Task input section start

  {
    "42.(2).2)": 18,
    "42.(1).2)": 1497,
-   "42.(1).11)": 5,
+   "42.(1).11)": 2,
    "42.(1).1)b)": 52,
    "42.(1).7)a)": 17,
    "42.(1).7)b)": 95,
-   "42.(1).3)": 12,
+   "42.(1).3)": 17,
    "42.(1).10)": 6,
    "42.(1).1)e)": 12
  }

Task input section end
Task input section start

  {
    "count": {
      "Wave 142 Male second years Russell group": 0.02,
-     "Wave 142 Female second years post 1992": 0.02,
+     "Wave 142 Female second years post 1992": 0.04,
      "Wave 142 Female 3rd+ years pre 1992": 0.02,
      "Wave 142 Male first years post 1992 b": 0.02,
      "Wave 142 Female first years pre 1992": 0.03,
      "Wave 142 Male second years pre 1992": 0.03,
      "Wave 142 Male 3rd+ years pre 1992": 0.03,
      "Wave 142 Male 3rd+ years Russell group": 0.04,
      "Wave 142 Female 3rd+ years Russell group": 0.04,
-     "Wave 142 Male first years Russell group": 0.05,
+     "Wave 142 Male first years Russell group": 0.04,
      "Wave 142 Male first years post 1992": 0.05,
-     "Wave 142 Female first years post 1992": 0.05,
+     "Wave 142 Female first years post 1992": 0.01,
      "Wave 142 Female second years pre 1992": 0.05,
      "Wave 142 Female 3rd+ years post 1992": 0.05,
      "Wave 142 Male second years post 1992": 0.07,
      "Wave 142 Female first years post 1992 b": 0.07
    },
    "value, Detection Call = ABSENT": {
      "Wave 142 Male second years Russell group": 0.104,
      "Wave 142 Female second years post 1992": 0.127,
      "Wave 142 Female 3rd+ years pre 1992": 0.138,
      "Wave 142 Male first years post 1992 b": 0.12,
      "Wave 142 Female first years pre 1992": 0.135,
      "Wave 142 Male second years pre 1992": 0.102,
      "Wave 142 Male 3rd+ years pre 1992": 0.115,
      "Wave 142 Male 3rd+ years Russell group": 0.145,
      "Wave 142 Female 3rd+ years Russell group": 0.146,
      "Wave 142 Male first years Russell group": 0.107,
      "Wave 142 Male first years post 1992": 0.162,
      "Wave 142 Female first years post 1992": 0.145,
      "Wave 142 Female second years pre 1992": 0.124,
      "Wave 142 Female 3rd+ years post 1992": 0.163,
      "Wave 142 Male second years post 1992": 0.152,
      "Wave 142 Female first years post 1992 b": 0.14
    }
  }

Task input section end

### [What needs to be done]
Look through the data above. Find each line with the string "Russell" and copy it.

### [Answer for the task]
      "Wave 142 Male second years Russell group": 0.02,
      "Wave 142 Male 3rd+ years Russell group": 0.04,
      "Wave 142 Female 3rd+ years Russell group": 0.04,
-     "Wave 142 Male first years Russell group": 0.05,
+     "Wave 142 Male first years Russell group": 0.04,
      "Wave 142 Male second years Russell group": 0.104,
      "Wave 142 Male 3rd+ years Russell group": 0.145,
      "Wave 142 Female 3rd+ years Russell group": 0.146,
      "Wave 142 Male first years Russell group": 0.107,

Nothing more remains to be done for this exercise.